It is to be noted that the doctrine thus announced is that the natural and necessary effect of the statute upon pure matters of interstate commerce is to be wholly disregarded. This doctrine is entirely new.

Looking to the substance and disregarding the form, closely investigating the purpose and ulterior motives of Congress, paying strict heed to the natural and necessary effect of the statute, assuredly it operates on the interstate transportation of child-made goods. Whatever else it does indirectly, in terms it rules only interstate transportation. And this is done to remove the evils involved in such transportation.

Still regarding the substantial effect, the statute in terms does not prohibit manufacture and does not regulate hours of labor. The manufacturer may produce as he pleases and employ whom he pleases. The manufacturer, who does not ship outside the state, and sending goods across state lines is not a right which the state can guarantee, need never know of the existence of the federal statute. The state may make such regulations as it wishes concerning the employment of children. There is no coercion upon it. The federal statute functions only when the interstate transportation begins, that is, only when the jurisdiction of the state ceases to attach.

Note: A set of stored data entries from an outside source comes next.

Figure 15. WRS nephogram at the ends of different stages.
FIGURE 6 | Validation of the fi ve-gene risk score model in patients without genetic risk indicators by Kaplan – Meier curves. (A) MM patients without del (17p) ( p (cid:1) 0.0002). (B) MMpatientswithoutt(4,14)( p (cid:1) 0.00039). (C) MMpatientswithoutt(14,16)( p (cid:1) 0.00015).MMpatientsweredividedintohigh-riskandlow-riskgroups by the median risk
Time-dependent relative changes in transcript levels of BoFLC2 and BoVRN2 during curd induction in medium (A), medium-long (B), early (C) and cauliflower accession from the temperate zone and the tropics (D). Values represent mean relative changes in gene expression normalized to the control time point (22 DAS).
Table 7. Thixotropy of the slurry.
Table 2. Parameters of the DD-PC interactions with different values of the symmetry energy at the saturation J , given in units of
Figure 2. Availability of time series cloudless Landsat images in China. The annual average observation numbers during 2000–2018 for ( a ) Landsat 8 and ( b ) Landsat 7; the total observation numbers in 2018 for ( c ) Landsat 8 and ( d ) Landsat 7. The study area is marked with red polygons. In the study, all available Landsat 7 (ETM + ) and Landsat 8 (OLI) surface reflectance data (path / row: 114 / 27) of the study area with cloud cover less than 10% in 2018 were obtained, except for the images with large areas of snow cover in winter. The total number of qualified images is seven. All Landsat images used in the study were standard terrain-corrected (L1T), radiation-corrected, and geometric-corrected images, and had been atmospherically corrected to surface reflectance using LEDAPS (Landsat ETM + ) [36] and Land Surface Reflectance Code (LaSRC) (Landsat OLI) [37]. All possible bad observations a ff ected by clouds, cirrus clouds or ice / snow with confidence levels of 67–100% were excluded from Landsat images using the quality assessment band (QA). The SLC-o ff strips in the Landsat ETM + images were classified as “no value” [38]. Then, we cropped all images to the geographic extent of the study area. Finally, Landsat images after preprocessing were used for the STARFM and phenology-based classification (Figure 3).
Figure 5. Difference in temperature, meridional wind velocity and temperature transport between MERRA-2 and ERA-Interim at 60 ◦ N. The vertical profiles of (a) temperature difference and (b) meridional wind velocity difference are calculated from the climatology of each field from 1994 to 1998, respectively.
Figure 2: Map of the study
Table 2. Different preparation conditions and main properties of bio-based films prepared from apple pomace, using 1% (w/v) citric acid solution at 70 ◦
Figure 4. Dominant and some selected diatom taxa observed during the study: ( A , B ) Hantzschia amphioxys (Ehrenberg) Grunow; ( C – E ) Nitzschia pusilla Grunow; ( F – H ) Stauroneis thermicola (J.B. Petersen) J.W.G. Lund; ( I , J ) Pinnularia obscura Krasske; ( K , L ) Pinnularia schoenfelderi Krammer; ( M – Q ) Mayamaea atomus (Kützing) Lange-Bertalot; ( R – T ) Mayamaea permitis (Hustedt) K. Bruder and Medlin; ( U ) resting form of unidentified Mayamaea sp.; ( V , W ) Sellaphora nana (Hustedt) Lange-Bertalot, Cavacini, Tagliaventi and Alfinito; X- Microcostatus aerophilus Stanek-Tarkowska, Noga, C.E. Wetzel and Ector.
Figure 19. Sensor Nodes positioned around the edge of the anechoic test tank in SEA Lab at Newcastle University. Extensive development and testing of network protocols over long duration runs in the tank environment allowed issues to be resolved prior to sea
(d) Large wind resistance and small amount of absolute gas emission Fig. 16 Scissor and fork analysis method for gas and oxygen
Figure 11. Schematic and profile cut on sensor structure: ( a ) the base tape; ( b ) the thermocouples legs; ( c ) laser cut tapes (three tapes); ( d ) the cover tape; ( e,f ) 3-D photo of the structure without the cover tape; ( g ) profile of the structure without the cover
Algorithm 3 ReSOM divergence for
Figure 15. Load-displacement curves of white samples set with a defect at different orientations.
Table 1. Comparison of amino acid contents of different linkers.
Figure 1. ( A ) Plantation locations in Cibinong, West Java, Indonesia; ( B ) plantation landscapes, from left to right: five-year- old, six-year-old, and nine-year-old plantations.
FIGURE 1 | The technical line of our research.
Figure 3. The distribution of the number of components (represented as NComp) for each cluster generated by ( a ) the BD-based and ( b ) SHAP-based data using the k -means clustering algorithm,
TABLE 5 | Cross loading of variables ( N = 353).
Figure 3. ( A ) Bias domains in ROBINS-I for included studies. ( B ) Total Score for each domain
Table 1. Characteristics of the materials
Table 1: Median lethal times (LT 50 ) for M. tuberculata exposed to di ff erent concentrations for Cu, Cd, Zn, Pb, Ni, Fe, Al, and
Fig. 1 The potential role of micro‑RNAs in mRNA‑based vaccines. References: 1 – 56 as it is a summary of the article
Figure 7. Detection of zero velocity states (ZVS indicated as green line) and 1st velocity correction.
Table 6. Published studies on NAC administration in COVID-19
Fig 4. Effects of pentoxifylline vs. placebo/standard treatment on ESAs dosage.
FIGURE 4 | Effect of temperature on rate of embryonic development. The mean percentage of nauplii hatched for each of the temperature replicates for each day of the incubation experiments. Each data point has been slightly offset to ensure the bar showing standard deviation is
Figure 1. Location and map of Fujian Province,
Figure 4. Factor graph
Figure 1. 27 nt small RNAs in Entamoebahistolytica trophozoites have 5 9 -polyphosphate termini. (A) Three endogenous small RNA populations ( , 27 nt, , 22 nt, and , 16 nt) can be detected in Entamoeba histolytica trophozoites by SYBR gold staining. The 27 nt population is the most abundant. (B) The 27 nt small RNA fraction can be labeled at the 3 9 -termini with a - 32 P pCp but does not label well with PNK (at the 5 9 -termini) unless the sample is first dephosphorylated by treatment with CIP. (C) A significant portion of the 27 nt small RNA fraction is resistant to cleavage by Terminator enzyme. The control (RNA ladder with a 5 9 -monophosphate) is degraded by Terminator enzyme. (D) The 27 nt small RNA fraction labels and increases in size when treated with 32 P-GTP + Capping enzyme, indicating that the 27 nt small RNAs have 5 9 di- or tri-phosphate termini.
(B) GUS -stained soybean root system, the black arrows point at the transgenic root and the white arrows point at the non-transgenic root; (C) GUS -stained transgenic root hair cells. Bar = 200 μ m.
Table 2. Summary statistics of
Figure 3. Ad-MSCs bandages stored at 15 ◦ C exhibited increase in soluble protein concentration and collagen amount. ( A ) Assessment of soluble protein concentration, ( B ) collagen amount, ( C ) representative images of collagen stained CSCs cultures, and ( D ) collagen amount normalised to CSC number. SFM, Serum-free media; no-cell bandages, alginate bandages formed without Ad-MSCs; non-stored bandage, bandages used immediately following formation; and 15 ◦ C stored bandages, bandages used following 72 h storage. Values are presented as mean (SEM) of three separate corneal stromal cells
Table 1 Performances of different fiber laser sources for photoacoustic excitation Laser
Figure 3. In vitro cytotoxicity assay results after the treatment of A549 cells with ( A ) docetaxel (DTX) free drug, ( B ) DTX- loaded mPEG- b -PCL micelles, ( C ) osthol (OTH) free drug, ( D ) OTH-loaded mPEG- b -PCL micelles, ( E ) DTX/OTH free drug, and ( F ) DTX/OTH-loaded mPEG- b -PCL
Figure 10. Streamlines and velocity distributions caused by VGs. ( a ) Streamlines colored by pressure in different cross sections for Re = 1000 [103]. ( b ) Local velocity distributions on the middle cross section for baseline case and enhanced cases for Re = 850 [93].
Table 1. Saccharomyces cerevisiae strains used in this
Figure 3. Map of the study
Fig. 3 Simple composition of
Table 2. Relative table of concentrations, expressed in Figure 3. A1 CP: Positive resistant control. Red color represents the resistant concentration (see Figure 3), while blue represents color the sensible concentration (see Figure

In all previous cases, moreover, whether arising under the interstate commerce clause or other grants of power to the federal government, the effect upon state policy of an exercise of delegated power has been held to be immaterial. As Mr. Justice Holmes said: "I should have thought that that matter had been disposed of so fully as to leave no room for doubt. I should have thought that the most conspicuous decisions of this Court had made it clear that the power to regulate commerce and other constitutional powers could not be cut down or qualified by the fact that it might interfere with the carrying out of the domestic policy of any State."

Familiar exercise of the power over interstate commerce where it was clear that state policy over manufacture was necessarily interfered with is found in the acts dealing with lotteries, white slaves, pure food and drugs, liquor, trusts and unfair competition, commodities produced and owned by railroads, cattle inspection, meat inspection, and railroad rates.41

The manufacture of lottery tickets, of foods whether adulterated and misbranded or not, of liquor, is quite as much matter of local control as the manufacture of cotton goods. The effect of the federal regulation of interstate commerce upon the local manufacturing is in each case the same. The evil of gambling, fraud, poisoning, and drunkenness is quite as local a matter, just as exclusively subject to state control as the evil of premature and excessive child labor. And the encouragement to the evil by shipment of products in interstate commerce is the same. The evil in Weeks v. United States was the misrepresentation in New Jersey by a salesman prior to the interstate shipment that a certain extract was a "lemon" product.

As was further said in these cases, it is immaterial that the means adopted by Congress have the character of police regulations.42

41 In the Lottery Case, Champion v. Ames, 188 U. S. 321 (1903); in the Pure Food Case, Hipolite Egg Co. v. United States, 220 U. S. 45 (1911); Seven Cases of Eckman's Alterative v. United States, 239 U. S. 510, 514, 515 (1916); Weeks v. United States, 245 U. S. 618 (1918); as Mr. Justice Holmes said in his dissenting opinion: "The objection that the control of the States over production was interfered with was urged again and again but always in vain."

Hoke v. United States, 227 U. S. 308, 323 (1913); Caminetti v. United States, 242 U. S. 470, 492 (1917); Seven Cases of Eckman's Alterative v. United States, supra; Weeks v. United States, 245 U. S. 618 (1918).